• **Supplied passage**
>>>

The example usage is:

gru = simple_gru2(input=[layer1], size=256)
Parameters:
  • input (paddle.v2.config_base.Layer) – input layer name.
  • name (basestring) – name of the gru group.
  • size (int) – hidden size of the gru.
  • reverse (bool) – whether to process the input data in a reverse order
  • act (paddle.v2.Activation.Base) – type of the activiation
  • gate_act (paddle.v2.Activation.Base) – type of the gate activiation
  • gru_bias_attr (paddle.v2.attr.ParameterAttribute|False) – bias. False means no bias, None means default bias.
  • gru_attr (paddle.v2.attr.ParameterAttribute|False) – Extra parameter attribute of the gru layer.
Returns:

the gru group.

Return type:

paddle.v2.config_base.Layer

class paddle.v2.networks.bidirectional_gru(*args, **kwargs)

A bidirectional_gru is a recurrent unit that iterates over the input sequence both in forward and bardward orders, and then concatenate two outputs to form a final output. However, concatenation of two outputs is not the only way to form the final output, you can also, for example, just add them together.

The example usage is:

bi_gru = bidirectional_gru(input=[input1], size=512)
Parameters:
  • name (basestring) – bidirectional gru layer name.
  • input (paddle.v2.config_base.Layer) – input layer.
  • size (int) – gru layer size.
  • return_seq (bool) – If set False, outputs of the last time step are concatenated and returned. If set True, the entire output sequences that are processed in forward and backward directions are concatenated and returned.
Returns:

paddle.v2.config_base.Layer object.

Return type:

paddle.v2.config_base.Layer

class paddle.v2.networks.text_conv_pool(*args, **kwargs)

Text convolution pooling layers helper.

<<<

• **The data**

>>>

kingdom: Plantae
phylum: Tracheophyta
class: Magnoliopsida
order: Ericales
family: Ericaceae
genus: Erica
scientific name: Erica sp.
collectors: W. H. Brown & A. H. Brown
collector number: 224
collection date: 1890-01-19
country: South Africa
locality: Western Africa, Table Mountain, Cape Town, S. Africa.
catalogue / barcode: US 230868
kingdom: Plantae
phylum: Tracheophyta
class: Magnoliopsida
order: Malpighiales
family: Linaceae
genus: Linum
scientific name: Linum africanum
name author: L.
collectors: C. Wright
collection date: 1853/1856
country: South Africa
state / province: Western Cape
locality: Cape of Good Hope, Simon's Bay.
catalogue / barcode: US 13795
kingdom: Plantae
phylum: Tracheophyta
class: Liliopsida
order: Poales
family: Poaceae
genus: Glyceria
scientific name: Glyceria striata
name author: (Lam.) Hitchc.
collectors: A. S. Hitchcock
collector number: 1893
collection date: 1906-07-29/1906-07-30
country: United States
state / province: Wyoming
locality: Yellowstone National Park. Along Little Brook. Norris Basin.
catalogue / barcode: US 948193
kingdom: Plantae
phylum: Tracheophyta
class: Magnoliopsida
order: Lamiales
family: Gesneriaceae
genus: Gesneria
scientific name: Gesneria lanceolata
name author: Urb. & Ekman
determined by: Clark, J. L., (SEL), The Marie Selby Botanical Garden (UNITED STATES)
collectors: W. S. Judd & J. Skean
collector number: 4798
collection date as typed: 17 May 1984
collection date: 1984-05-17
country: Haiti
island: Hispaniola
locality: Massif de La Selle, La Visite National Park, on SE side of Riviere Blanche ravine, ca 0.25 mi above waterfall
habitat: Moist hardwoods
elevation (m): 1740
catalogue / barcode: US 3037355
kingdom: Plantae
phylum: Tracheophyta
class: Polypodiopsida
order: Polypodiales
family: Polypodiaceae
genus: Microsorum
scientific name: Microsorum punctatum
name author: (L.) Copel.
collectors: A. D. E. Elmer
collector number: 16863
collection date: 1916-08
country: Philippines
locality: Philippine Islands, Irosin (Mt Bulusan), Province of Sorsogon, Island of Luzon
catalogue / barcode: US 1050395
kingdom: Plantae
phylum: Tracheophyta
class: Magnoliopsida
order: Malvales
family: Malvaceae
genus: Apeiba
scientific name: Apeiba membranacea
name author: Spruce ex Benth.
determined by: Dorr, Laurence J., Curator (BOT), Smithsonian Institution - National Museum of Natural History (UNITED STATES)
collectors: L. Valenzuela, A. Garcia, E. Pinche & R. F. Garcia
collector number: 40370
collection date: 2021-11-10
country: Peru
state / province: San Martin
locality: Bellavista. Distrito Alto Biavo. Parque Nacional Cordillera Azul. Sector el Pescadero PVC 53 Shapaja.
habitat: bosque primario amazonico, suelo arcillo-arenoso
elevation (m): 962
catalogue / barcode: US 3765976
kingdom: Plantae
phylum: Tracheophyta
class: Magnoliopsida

<<<

• **Task 1**
Please summarize the GRU documentation in two sentences.
• **Task 2**
In the GRU documentation, what does setting gru_bias_attr to False mean?
• **Task 3**
Decide whether each statement agrees with the GRU documentation, answering yes or no and quoting the deciding words: (a) The bidirectional_gru example uses a size of 512. (b) Concatenation is the only way to form the final output of a bidirectional_gru. (c) The size parameter of the gru group is a bool.

• **Task response 1**
The GRU documentation gives an example call to simple_gru2 and lists parameters for a gru group, such as input, size and reverse, with the gru group returned as a paddle.v2.config_base.Layer. It also describes bidirectional_gru, a recurrent unit that processes the input sequence in both directions and concatenates the two outputs, with a return_seq parameter deciding whether only the last time step's outputs or the entire output sequences are returned.

• **Task response 2**
False means no bias.

• **Task response 3**
(a) Yes: "bi_gru = bidirectional_gru(input=[input1], size=512)"
(b) No: "concatenation of two outputs is not the only way to form the final output"
(c) No: "size (int) – hidden size of the gru."